The Mirror of Relationship
8th Public Talk 10th August, 1937
Hate is not dissolved through experience nor through any accumulation of virtue, nor can it be overcome by the practice of love. All these merely cover up fear hate. Be aware of this and then there will be a tremendous transformation in your life.
Questioner: What relationship has the illusion of this psychological growth to the growth which we see around us?
Krishnamurti: We see that which is capable of growth is not enduring. But to our psychological growth each one of us clings, as something permanent. If we felt deeply and so were aware that all things are in continual change, a constant becoming, then perhaps we should be able to free ourselves from the conflict which exists in ourselves and so with the neighbour, with society.
Questioner: It seems to me I cannot jump from hate to love, but I can transform my antipathy slowly into a feeling of understanding and like.

Dataset excerpts
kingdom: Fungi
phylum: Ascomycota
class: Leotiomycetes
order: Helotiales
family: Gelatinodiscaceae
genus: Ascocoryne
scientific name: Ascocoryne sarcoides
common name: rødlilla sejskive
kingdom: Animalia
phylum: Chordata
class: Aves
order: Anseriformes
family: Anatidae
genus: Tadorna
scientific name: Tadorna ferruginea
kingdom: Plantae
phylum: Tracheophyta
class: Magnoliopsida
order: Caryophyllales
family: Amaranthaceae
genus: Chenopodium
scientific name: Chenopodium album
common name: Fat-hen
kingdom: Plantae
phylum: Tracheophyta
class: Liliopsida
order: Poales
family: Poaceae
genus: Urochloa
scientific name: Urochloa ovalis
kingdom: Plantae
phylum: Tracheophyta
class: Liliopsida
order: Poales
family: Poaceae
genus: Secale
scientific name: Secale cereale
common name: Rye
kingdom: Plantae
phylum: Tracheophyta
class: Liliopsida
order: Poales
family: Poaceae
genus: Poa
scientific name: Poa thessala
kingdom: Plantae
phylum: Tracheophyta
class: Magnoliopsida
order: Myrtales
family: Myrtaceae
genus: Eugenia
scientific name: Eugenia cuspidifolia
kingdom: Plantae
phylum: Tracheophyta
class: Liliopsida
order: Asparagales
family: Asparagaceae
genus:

**Instructions:**
- a) Reproduce the stretch of the talk on relationship from "The Mirror of" through "neighbour, with society.", swapping "growth" for "development".
- b) Carry the talk on relationship forward from its final sentence.

**Results of the tasks:**
- a)
The Mirror of Relationship
8th Public Talk 10th August, 1937
Hate is not dissolved through experience nor through any accumulation of virtue, nor can it be overcome by the practice of love. All these merely cover up fear hate. Be aware of this and then there will be a tremendous transformation in your life.
Questioner: What relationship has the illusion of this psychological development to the development which we see around us?
Krishnamurti: We see that which is capable of development is not enduring. But to our psychological development each one of us clings, as something permanent. If we felt deeply and so were aware that all things are in continual change, a constant becoming, then perhaps we should be able to free ourselves from the conflict which exists in ourselves and so with the neighbour, with society.

- b)
Krishnamurti: We cannot wipe the mind clean of past conditioning and start anew.
But we can be aware what it is that maintains fear, hate. We can be aware of the psychological causes and reactions that prevent us from acting integrally. The past is dominating us, with its beliefs, hopes, fears, conclusions, memories; this prevents us from integral action. We cannot wipe out the past, for in its essence the mind is of the past. But by being aware of the accumulations of the past and their effect on the present, we shall begin to free ourselves without violence from those values which cripple the mind and heart.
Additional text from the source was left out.